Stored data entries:
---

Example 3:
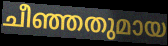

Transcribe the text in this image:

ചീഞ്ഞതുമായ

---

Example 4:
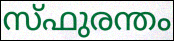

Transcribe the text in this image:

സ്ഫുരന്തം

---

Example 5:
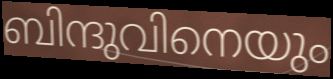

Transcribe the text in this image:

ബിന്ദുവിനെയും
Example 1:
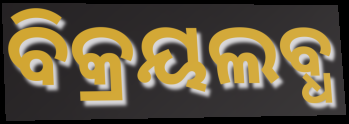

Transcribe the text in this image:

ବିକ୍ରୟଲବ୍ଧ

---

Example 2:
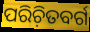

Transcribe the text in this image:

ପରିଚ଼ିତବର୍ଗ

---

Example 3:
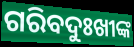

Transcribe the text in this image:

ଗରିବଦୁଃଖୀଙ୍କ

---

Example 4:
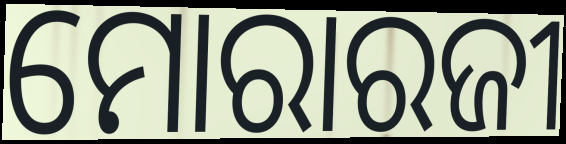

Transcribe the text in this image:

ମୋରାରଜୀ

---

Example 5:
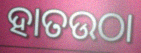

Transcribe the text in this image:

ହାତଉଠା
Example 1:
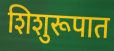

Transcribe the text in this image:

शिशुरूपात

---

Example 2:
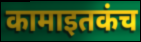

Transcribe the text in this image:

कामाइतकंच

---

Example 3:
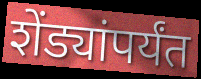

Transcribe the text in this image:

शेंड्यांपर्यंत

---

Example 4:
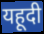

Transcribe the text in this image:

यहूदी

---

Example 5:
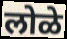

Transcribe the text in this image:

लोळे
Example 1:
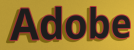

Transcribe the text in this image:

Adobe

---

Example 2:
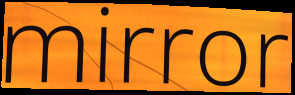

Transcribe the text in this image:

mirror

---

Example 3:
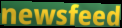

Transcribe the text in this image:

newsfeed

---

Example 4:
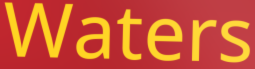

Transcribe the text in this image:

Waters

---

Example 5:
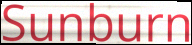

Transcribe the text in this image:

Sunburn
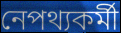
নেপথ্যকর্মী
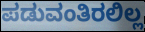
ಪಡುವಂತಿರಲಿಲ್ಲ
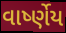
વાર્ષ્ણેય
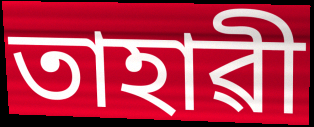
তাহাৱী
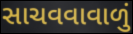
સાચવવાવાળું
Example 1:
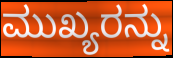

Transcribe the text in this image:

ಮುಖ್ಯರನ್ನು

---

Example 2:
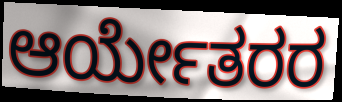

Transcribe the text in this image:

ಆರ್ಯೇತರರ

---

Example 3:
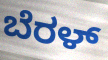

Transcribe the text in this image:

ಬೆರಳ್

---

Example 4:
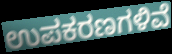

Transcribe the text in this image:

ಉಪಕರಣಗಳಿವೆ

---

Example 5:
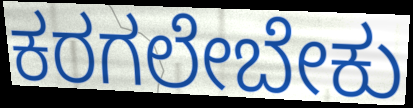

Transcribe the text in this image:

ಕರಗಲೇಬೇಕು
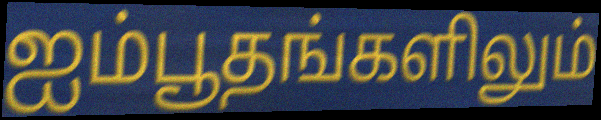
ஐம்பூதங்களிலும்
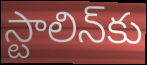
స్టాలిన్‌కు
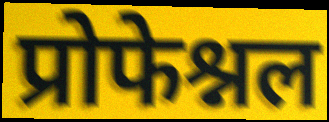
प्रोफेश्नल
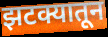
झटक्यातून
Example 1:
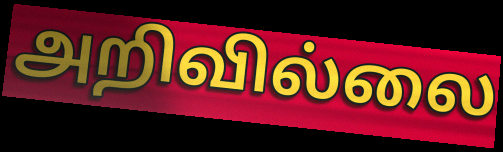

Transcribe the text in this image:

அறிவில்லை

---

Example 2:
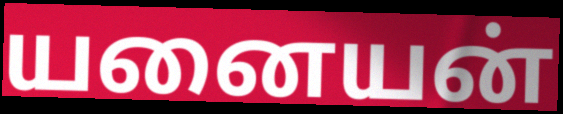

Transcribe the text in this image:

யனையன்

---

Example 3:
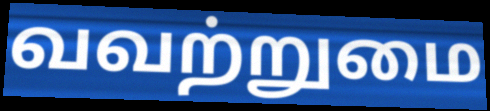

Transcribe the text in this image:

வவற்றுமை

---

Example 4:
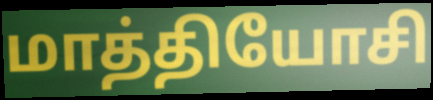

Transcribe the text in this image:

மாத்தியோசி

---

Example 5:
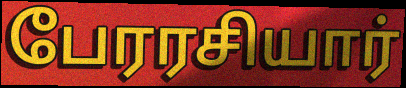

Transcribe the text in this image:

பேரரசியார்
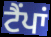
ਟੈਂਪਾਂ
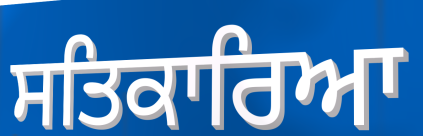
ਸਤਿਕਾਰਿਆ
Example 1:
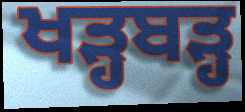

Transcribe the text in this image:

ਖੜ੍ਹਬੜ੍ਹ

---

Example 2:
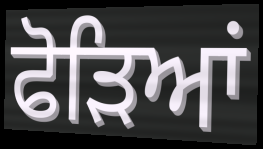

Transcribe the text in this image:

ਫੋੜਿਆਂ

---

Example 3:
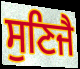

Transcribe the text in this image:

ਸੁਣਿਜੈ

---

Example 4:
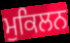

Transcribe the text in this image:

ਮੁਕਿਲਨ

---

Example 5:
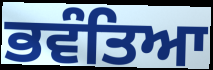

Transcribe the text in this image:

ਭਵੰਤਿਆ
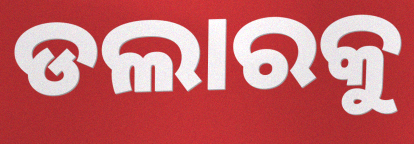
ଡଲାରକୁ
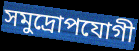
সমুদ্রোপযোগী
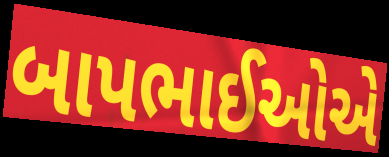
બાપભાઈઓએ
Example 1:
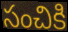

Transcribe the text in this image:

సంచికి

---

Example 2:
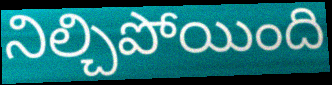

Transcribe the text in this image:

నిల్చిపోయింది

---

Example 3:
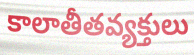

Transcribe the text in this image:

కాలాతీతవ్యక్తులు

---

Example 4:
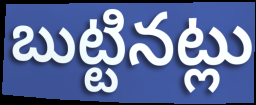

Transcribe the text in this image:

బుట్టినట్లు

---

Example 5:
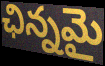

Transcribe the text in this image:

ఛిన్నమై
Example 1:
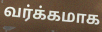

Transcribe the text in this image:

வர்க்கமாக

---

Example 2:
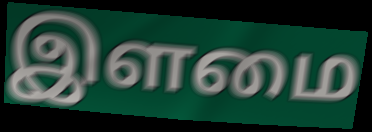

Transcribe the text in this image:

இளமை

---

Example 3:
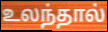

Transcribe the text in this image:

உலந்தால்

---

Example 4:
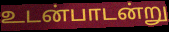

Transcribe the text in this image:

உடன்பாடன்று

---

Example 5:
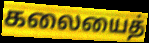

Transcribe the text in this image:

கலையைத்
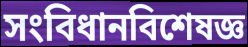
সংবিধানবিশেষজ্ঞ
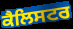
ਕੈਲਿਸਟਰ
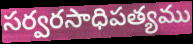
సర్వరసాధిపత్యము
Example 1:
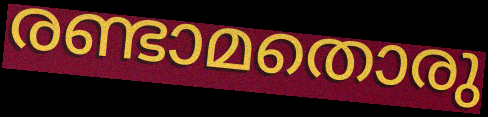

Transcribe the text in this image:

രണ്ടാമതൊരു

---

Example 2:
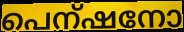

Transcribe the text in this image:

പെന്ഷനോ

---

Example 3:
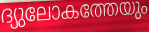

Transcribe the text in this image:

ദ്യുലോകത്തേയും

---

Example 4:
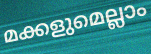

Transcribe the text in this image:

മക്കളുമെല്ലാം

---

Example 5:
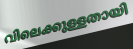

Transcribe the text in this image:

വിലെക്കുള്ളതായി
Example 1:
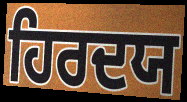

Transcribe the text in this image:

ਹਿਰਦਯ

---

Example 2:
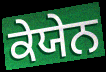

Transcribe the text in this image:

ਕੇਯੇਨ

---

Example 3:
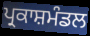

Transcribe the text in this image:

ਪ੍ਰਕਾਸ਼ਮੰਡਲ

## WORK REQUIRED
Each record above is to be returned unchanged, while any picture it holds stays out.

## TASK RESPONSE
---

Example 3:

Transcribe the text in this image:

ചീഞ്ഞതുമായ

---

Example 4:

Transcribe the text in this image:

സ്ഫുരന്തം

---

Example 5:

Transcribe the text in this image:

ബിന്ദുവിനെയും
Example 1:

Transcribe the text in this image:

ବିକ୍ରୟଲବ୍ଧ

---

Example 2:

Transcribe the text in this image:

ପରିଚ଼ିତବର୍ଗ

---

Example 3:

Transcribe the text in this image:

ଗରିବଦୁଃଖୀଙ୍କ

---

Example 4:

Transcribe the text in this image:

ମୋରାରଜୀ

---

Example 5:

Transcribe the text in this image:

ହାତଉଠା
Example 1:

Transcribe the text in this image:

शिशुरूपात

---

Example 2:

Transcribe the text in this image:

कामाइतकंच

---

Example 3:

Transcribe the text in this image:

शेंड्यांपर्यंत

---

Example 4:

Transcribe the text in this image:

यहूदी

---

Example 5:

Transcribe the text in this image:

लोळे
Example 1:

Transcribe the text in this image:

Adobe

---

Example 2:

Transcribe the text in this image:

mirror

---

Example 3:

Transcribe the text in this image:

newsfeed

---

Example 4:

Transcribe the text in this image:

Waters

---

Example 5:

Transcribe the text in this image:

Sunburn
নেপথ্যকর্মী
ಪಡುವಂತಿರಲಿಲ್ಲ
વાર્ષ્ણેય
তাহাৱী
સાચવવાવાળું
Example 1:

Transcribe the text in this image:

ಮುಖ್ಯರನ್ನು

---

Example 2:

Transcribe the text in this image:

ಆರ್ಯೇತರರ

---

Example 3:

Transcribe the text in this image:

ಬೆರಳ್

---

Example 4:

Transcribe the text in this image:

ಉಪಕರಣಗಳಿವೆ

---

Example 5:

Transcribe the text in this image:

ಕರಗಲೇಬೇಕು
ஐம்பூதங்களிலும்
స్టాలిన్‌కు
प्रोफेश्नल
झटक्यातून
Example 1:

Transcribe the text in this image:

அறிவில்லை

---

Example 2:

Transcribe the text in this image:

யனையன்

---

Example 3:

Transcribe the text in this image:

வவற்றுமை

---

Example 4:

Transcribe the text in this image:

மாத்தியோசி

---

Example 5:

Transcribe the text in this image:

பேரரசியார்
ਟੈਂਪਾਂ
ਸਤਿਕਾਰਿਆ
Example 1:

Transcribe the text in this image:

ਖੜ੍ਹਬੜ੍ਹ

---

Example 2:

Transcribe the text in this image:

ਫੋੜਿਆਂ

---

Example 3:

Transcribe the text in this image:

ਸੁਣਿਜੈ

---

Example 4:

Transcribe the text in this image:

ਮੁਕਿਲਨ

---

Example 5:

Transcribe the text in this image:

ਭਵੰਤਿਆ
ଡଲାରକୁ
সমুদ্রোপযোগী
બાપભાઈઓએ
Example 1:

Transcribe the text in this image:

సంచికి

---

Example 2:

Transcribe the text in this image:

నిల్చిపోయింది

---

Example 3:

Transcribe the text in this image:

కాలాతీతవ్యక్తులు

---

Example 4:

Transcribe the text in this image:

బుట్టినట్లు

---

Example 5:

Transcribe the text in this image:

ఛిన్నమై
Example 1:

Transcribe the text in this image:

வர்க்கமாக

---

Example 2:

Transcribe the text in this image:

இளமை

---

Example 3:

Transcribe the text in this image:

உலந்தால்

---

Example 4:

Transcribe the text in this image:

உடன்பாடன்று

---

Example 5:

Transcribe the text in this image:

கலையைத்
সংবিধানবিশেষজ্ঞ
ਕੈਲਿਸਟਰ
సర్వరసాధిపత్యము
Example 1:

Transcribe the text in this image:

രണ്ടാമതൊരു

---

Example 2:

Transcribe the text in this image:

പെന്ഷനോ

---

Example 3:

Transcribe the text in this image:

ദ്യുലോകത്തേയും

---

Example 4:

Transcribe the text in this image:

മക്കളുമെല്ലാം

---

Example 5:

Transcribe the text in this image:

വിലെക്കുള്ളതായി
Example 1:

Transcribe the text in this image:

ਹਿਰਦਯ

---

Example 2:

Transcribe the text in this image:

ਕੇਯੇਨ

---

Example 3:

Transcribe the text in this image:

ਪ੍ਰਕਾਸ਼ਮੰਡਲ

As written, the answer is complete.